=== Listed entries ===
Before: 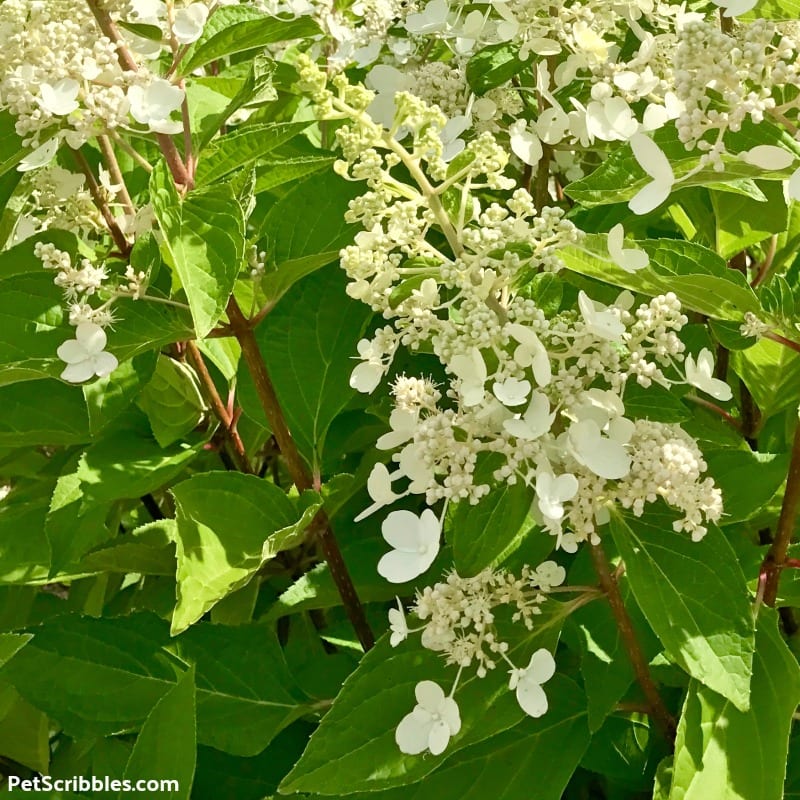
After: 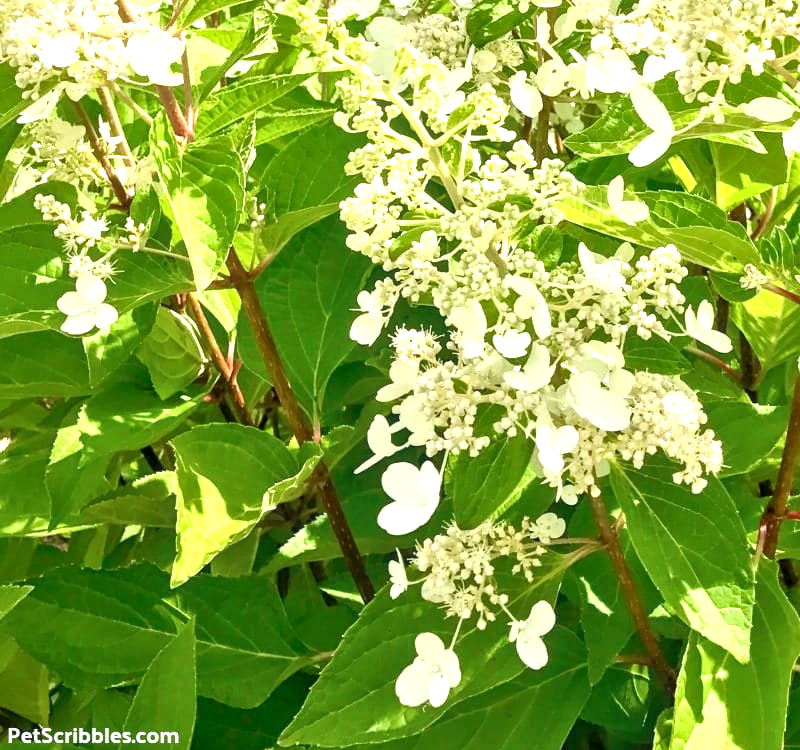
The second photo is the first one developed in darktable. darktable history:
exposure: exposure 0.935 EV, compensate highlight preservation false
local contrast: on, module defaults
crop and rotate: top 6.25%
===
:: Directions ::
Rewrite the lines of the items above with every "photo" changed to "image" and nothing else altered, and omit the pictures from your answer.

:: Task answer ::
Before: 
After: 
The second image is the first one developed in darktable. darktable history:
exposure: exposure 0.935 EV, compensate highlight preservation false
local contrast: on, module defaults
crop and rotate: top 6.25%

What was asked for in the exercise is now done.